Generating faithful visualizations of human faces requires capturing both coarse and fine-level details of the face geometry and appearance. Existing methods are either data-driven, requiring an extensive corpus of data not publicly accessible to the research community, or fail to capture fine details because they rely on geometric face models that cannot represent fine-grained details in texture with a mesh discretization and linear deformation designed to model only a coarse face geometry. We introduce a method that bridges this gap by drawing inspiration from traditional computer graphics techniques. Unseen expressions are modeled by blending appearance from a sparse set of extreme poses. This blending is performed by measuring local volumetric changes in those expressions and locally reproducing their appearance whenever a similar expression is performed at test time. We show that our method generalizes to unseen expressions, adding fine-grained effects on top of smooth volumetric deformations of a face, and demonstrate how it generalizes beyond faces.

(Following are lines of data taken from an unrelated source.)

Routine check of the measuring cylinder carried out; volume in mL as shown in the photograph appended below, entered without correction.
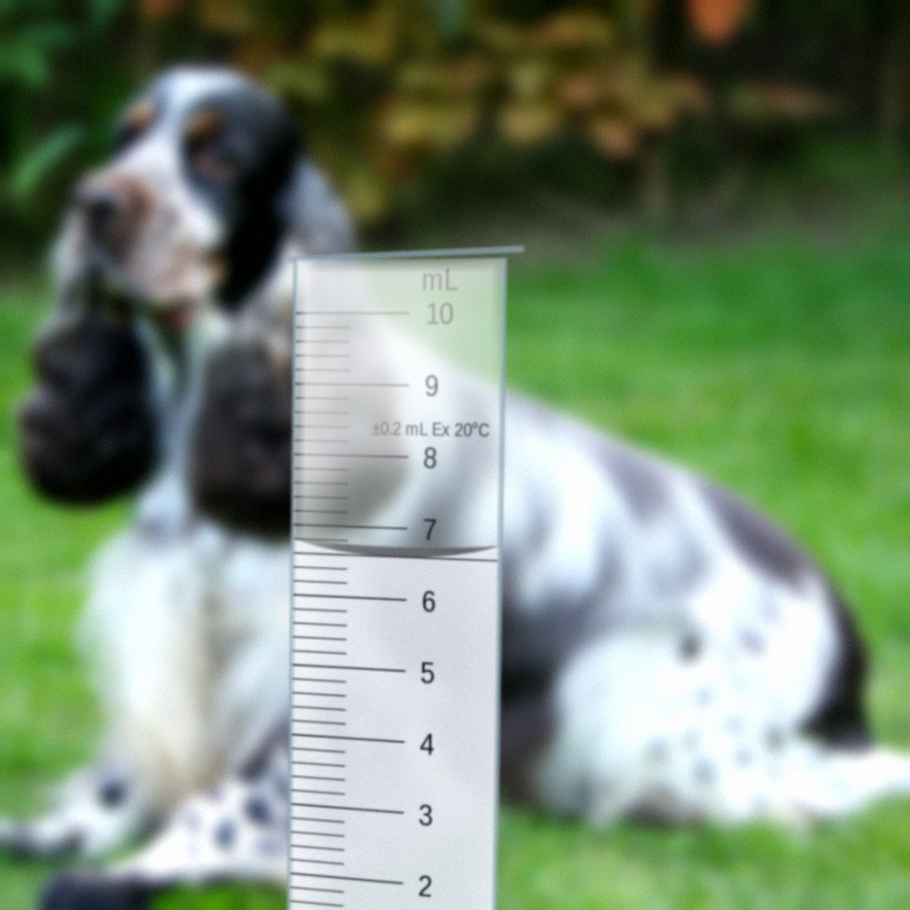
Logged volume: 6.6 mL
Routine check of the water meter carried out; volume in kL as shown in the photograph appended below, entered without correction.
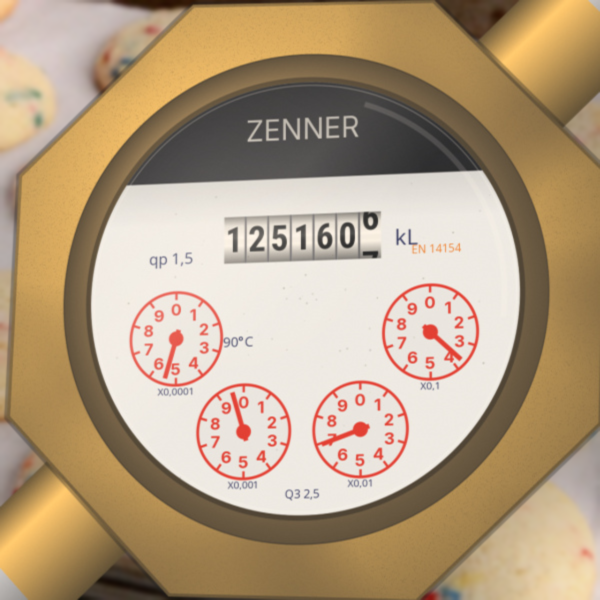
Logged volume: 1251606.3695 kL
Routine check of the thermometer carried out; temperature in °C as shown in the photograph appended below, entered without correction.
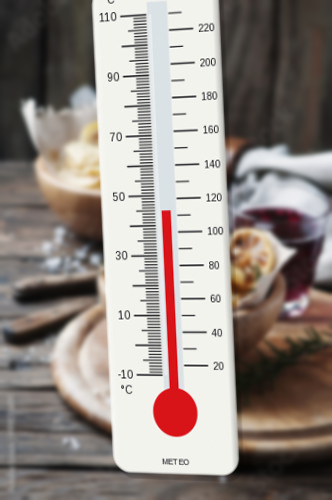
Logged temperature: 45 °C
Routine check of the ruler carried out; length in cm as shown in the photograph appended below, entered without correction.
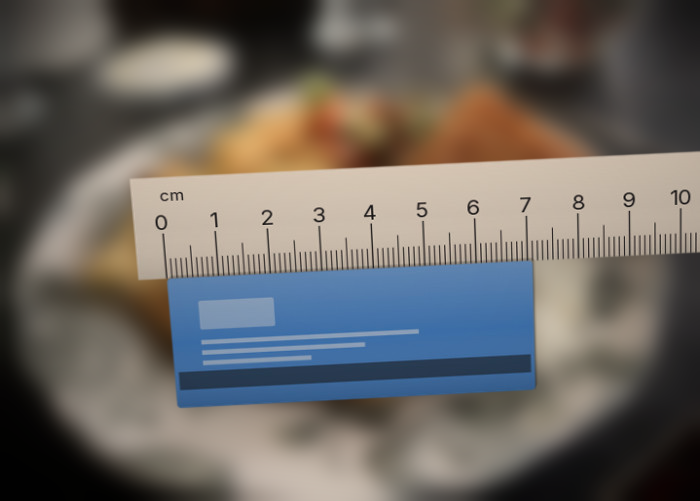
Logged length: 7.1 cm
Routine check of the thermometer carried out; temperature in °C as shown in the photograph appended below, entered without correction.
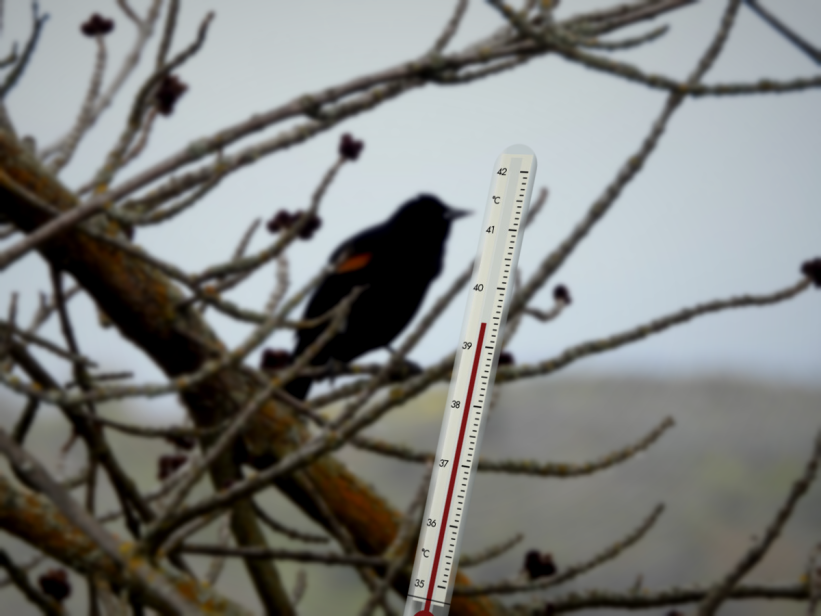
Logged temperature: 39.4 °C
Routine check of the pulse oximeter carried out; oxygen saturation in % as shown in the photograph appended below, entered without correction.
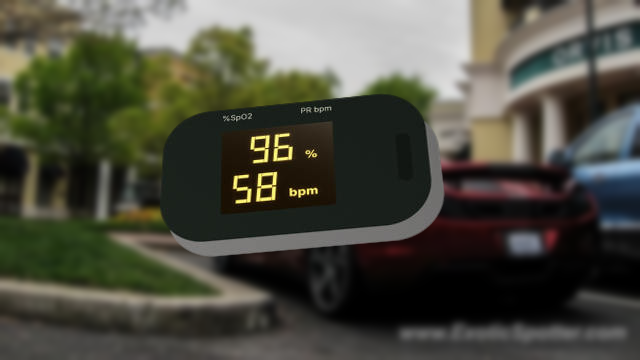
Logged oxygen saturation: 96 %
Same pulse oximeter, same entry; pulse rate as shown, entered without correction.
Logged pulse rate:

We present generated video sequences from models trained on datasets used in the paper. We directly compare visualizations generated from our method with baselines: VolTeMorph [1] trained on all the frames in the data and VolTeMorph trained on the single, most extreme expression. We start by showing extrapolation capabilities for all the methods, by modifying the expression vector $\mathbf{e}$ vector directly. We then show the renderings driven by an external expression data from Multiface dataset [2]. We end this page by showing how these approaches perform on the synthetic datasets. We additionally show results from baselines that base on the conditioning signal in the form of the expression vector. Our method generates the most realistic images while providing the controllability of the face.
As we work in the area of Neural Radiance Field, we can generate any camera movement which may be an application for future communication devices.